> I guess you'd have better data than I would; but I'm still having
> trouble believing that Spammers are adjusting on that time frame.

Some do; not all do.  However, the ones that can adjust in less than a day,
or maybe less than 2-3 days sometimes, tend to be some of the more prolific
spammers.  So you can have a *really effective* rule become worthless in
somewhere between 16 hours and say 96 hours.

> But how do we know who should be allowed access to the group?

Well, how do you decide who should be a developer and have access to the
source?  Its probably based on some informal set of rules, like the person
seems to be capable of writing decent perl, following the current style
guidelines, understands the source well enough to not break it too often,
has the ability to test their patches before committing them, and seems to
be dedicated to fighting spam.

A rules subproject would be a project too, and developers should also be
admitted to the project based on some set of reasonable crieteria.  It might
include the ability to write regexes (or evals, or plugins, or whatever),
previous indication that they seem to come up with moderately decent rules
and techniques for catching spam, an understanding of what not to do in a
production regex, etc.  A little thought along the lines of "these are code
developers on an anti-spam project, what should I use for admittance
crieteria" should suggest reasonable measures.

The only possibly 'odd' thing I'm suggesting is that the mailing list these
developers have access to is an embargoed private list for their use only
for 2..4 weeks or so.  Of course one assumes the SA PMC and perhaps
higher-ups would also have access if they cared.  One doesn't necessarily
assume that some other arbitrary Apache project would have live access.

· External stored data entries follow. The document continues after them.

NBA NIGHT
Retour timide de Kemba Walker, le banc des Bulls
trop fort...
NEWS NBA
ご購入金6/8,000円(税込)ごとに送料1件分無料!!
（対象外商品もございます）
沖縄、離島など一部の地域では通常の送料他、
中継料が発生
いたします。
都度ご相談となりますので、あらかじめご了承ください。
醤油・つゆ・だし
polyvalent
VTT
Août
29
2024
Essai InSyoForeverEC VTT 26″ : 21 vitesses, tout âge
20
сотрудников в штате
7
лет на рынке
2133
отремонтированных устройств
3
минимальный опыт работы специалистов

Now, I may be wrong, but I have the distinct impression that there is a
mailing list or discussion group for the SA PMC that is not open to non-PMC
members, including SA devs that are not PMC members.  So far as I know, the
archives of that list/group are never made public.  And yet it is the
controlling group of a public project.

If such a thing can exist (and I believe it does) then it seems reasonable
that the developers of a public project can be a) admitted effectively by
invitation only based on some crieteria, and b) have a semi-private
discussion forum.

This doesn't say that they can't have a public discussion forum too; just
that they can have one that is private in realtime even if it becomes public
later.  I think someone mentioned SA security bugs.  I'm sure they must get
discussed someplace -- but I have no idea where that might be, since I'm not
on the list of people that need to know about that.

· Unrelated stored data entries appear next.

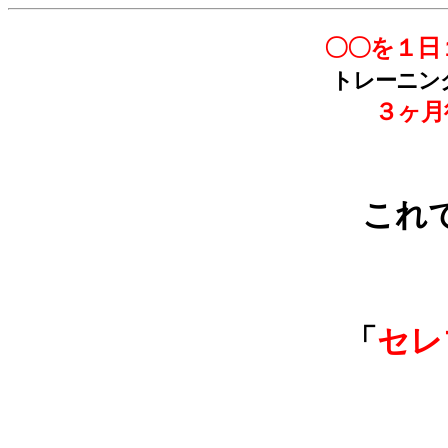
〇〇を１日
トレーニン
３ヶ月
これ
「
セレ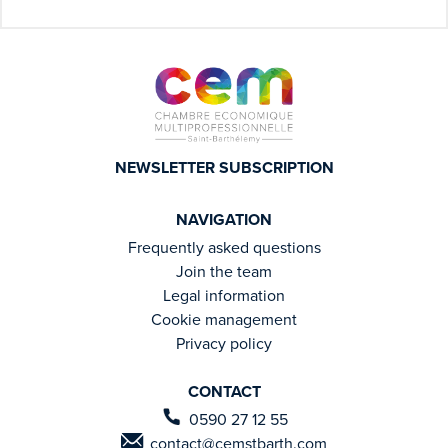
NEWSLETTER SUBSCRIPTION
NAVIGATION
Frequently asked questions
Join the team
Legal information
Cookie management
Privacy policy
CONTACT
0590 27 12 55
contact@cemstbarth.com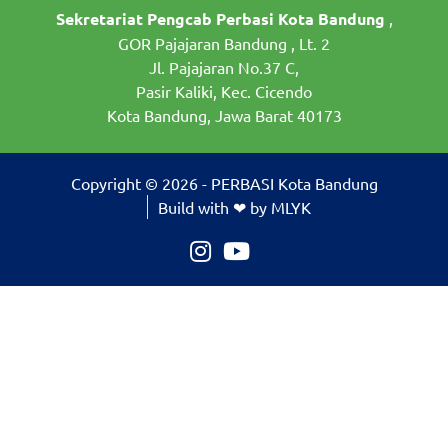
Sekretariat Pengcab Perbasi Kota Bandung
,
GOR Pajajaran Bandung , Lt. 2
Jl. Pajajaran No.37 C,
Pasir Kaliki, Kec. Cicendo
Kota Bandung, Jawa Barat 40173
Copyright © 2026 - PERBASI Kota Bandung
Build with ❤ by MLYK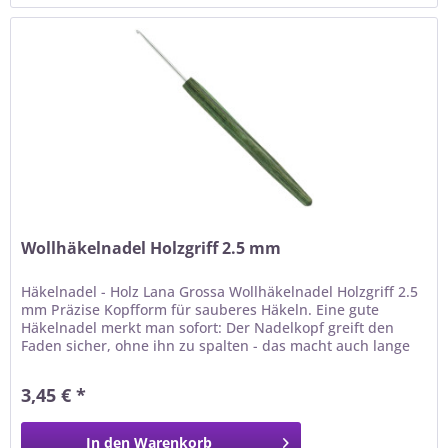
Wollhäkelnadel Holzgriff 2.5 mm
Häkelnadel - Holz Lana Grossa Wollhäkelnadel Holzgriff 2.5
mm Präzise Kopfform für sauberes Häkeln. Eine gute
Häkelnadel merkt man sofort: Der Nadelkopf greift den
Faden sicher, ohne ihn zu spalten - das macht auch lange
Häkelabende entspannt. Holz ist warm, griffig und
schonend für die Gelenke - ideal auch bei rutschigen
3,45 € *
Garnen. Warum du dieses Werkzeug lieben wirst ✓...
In den
Warenkorb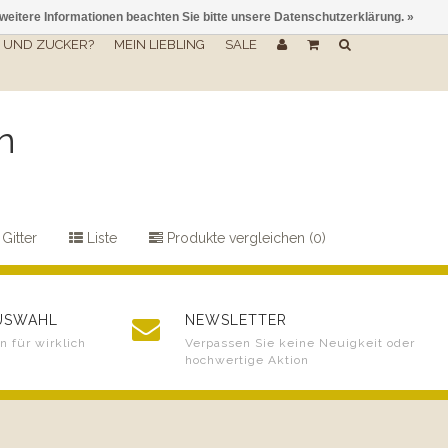
 weitere Informationen beachten Sie bitte unsere Datenschutzerklärung. »
UND ZUCKER?
MEIN LIEBLING
SALE
n
Gitter
Liste
Produkte vergleichen (0)
AUSWAHL
NEWSLETTER
 für wirklich
Verpassen Sie keine Neuigkeit oder
hochwertige Aktion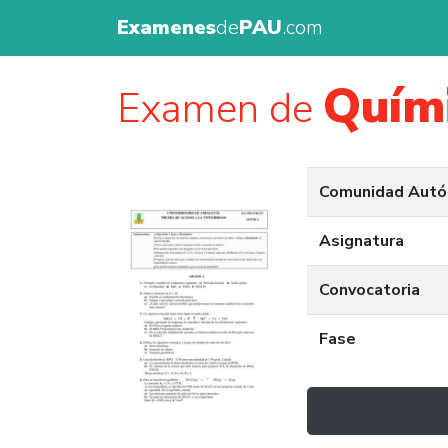
Examenes
de
PAU
.com
Quím
Examen de
Comunidad Aut
Asignatura
Convocatoria
Fase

You might think about it as some rules can constitute 'security bug fixes',
and you don't want the vulnerability known generally until a patch is in
place to stop it.  It is a little different with rules, because what you
have is a documented exploit in process, and you want to put a plug in the
hole without having the hole immediately change shape.  But it is much the
same concept, except you have the cart before the horse.